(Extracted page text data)
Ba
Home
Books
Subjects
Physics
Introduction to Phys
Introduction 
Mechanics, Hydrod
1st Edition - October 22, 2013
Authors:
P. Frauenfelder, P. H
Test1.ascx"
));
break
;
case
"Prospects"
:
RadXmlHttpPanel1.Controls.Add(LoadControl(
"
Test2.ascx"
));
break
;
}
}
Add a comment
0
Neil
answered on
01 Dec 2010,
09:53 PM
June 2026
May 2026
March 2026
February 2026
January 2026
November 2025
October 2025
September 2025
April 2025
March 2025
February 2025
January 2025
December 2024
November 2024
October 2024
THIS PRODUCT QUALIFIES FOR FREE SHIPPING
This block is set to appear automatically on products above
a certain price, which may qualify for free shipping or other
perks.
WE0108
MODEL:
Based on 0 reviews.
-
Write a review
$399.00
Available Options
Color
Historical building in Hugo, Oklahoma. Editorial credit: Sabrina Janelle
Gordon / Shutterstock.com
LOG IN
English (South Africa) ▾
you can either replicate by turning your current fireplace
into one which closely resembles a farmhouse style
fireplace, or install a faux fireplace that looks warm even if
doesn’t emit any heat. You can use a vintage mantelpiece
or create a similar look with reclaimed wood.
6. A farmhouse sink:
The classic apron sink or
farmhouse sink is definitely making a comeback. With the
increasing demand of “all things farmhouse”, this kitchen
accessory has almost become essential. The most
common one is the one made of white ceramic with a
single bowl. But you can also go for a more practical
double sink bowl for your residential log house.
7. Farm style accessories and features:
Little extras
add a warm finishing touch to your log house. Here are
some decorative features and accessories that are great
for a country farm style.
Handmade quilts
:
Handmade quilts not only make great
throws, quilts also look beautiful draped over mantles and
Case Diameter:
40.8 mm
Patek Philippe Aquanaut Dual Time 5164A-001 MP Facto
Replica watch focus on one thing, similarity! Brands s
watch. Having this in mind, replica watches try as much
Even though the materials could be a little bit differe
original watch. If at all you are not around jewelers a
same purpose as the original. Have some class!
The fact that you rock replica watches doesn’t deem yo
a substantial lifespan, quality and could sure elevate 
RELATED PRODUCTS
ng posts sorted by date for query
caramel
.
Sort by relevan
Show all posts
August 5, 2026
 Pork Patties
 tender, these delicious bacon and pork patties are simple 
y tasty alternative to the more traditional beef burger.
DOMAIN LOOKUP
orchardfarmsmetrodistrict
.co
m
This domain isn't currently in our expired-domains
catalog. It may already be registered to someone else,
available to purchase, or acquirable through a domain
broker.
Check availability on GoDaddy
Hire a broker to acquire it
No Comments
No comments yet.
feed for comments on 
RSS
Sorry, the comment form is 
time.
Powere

Brief =
Gather all lines of the records that include the word "Handmade".

Your solution =
Handmade quilts
Handmade quilts not only make great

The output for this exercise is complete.